What Really Counts
As highly as Jerry values
land, he places an even higher value on people.
“We are Christians and strongly believe in the
concepts of the Bible,” Jerry explained.
“And the Bible clearly points out what we are to do with people and for
people.”
Where people are concerned
family, of course, comes first. On my
first trip to Boise Jerry was driving us to see his home when he related a very
unique and entertaining story that beautifully illustrated the strength of his
values, and how much he cared for his family.
The story never made it into Jerry Caven’s television episode, but not
because it wasn’t worth telling.
It began with Jerry
describing how the house we were about to visit came to be. In the late 1970s, with five children growing
strong, the Caven house had managed to shrink around the family. Business was thriving, and they had the cash,
so Jerry and Muriel decided it would be practical to design and build a new,
larger home.
Jerry recalled the process
as starting with the basics, but then the inevitable began to happen. Muriel would comment that it would be nice to
have a family room at the top of the main staircase and then Jerry would see
the advantage of having a home office off the main hallway.
Jerry was a little
apologetic and even a little embarrassed as he described how large the house
became. “It was never intended to be
such a big project but you get ideas, then more ideas, and I guess it just kind
of got out of hand,” he reminisced.
“Anyway, we ended up with this fourteen-thousand-square-foot house. We had it decorated and furnished, and then
moved in.”
The Cavens had not been in
the newly constructed house too long before Jerry began to observe something he
didn’t feel particularly good about. “I
don’t think my kids had ever thought about how much we had before. You know, I don’t think they gave any thought
to my assets or how much money I earned,” Jerry explained. “But then we’re all in this big house and after
a while I didn’t like the way they were acting.

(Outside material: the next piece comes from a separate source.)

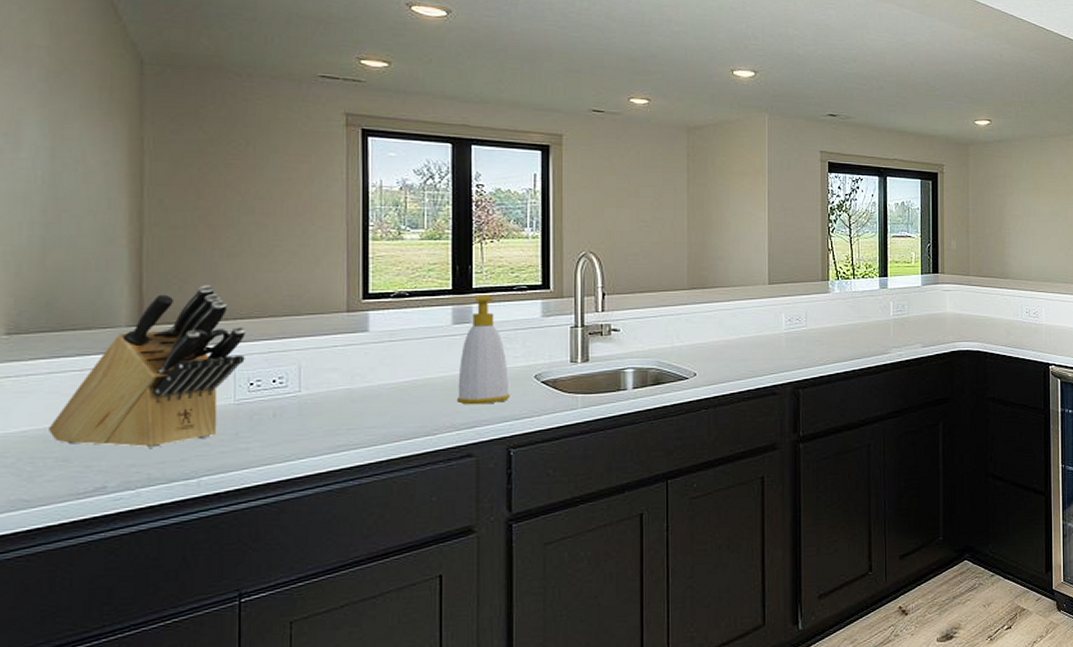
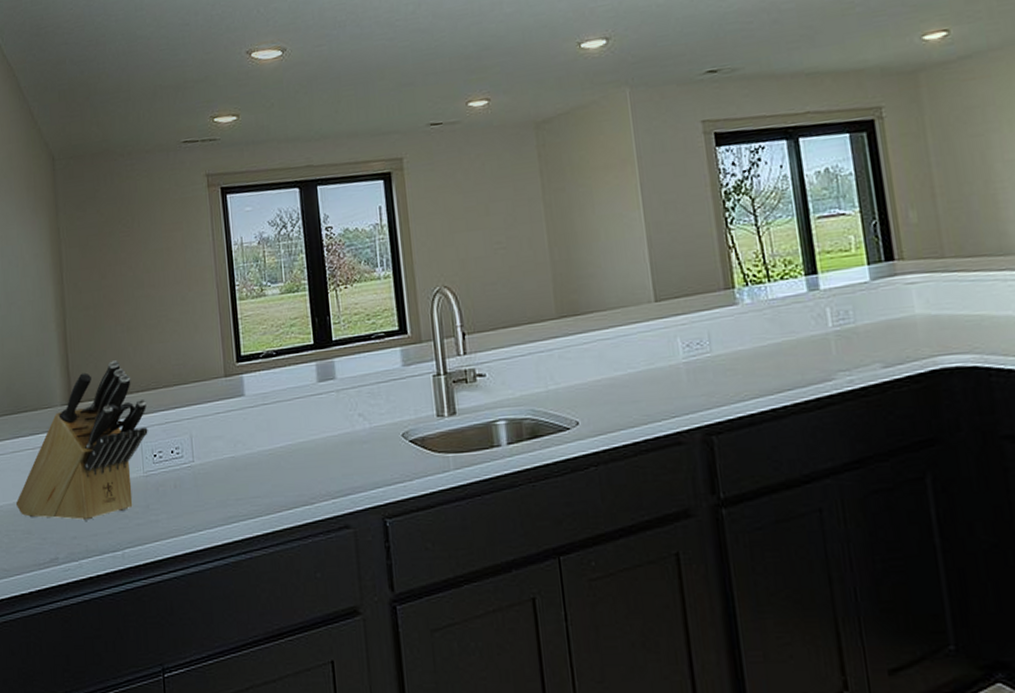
soap bottle: present [456,295,510,405] -> none [328,346,380,470]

We were all developing an attitude that I didn’t like. Even Muriel and I started to forget our
priorities.”
After giving the issue a
great deal of thought and prayer, Jerry took action. “I didn’t tell anybody, not even my wife, and
I went out and bought a normal-sized house,” Jerry recalled. “Then I invited my wife to lunch.”
Muriel wryly recalled that
upon receiving her husband’s lunch invitation she thought he was going to ask
for a divorce. There was absolutely no
tangible reason for her to believe such a thing, but during this period of
their lives Jerry was extremely busy and spending a large amount of his time at
work; he rarely invited Muriel to lunch because his schedule didn’t allow it.
Jerry explained his
observations and concerns to Muriel over lunch.
“I told her how I felt about the kids, their attitude and all,” he recounted. “She knew what I was talking about and
agreed. So, we left the big house and
moved into this other house I bought. I
hired a caretaker to stay in the big house and we were gone for twenty years.”
In August of 1999 Jerry
and Muriel moved back into the house they had built twenty years before. They never considered moving out of this
beautiful home a sacrifice. Their love
for their children, concern that their children develop healthy values and
maintaining their own healthy perspective was simply more important.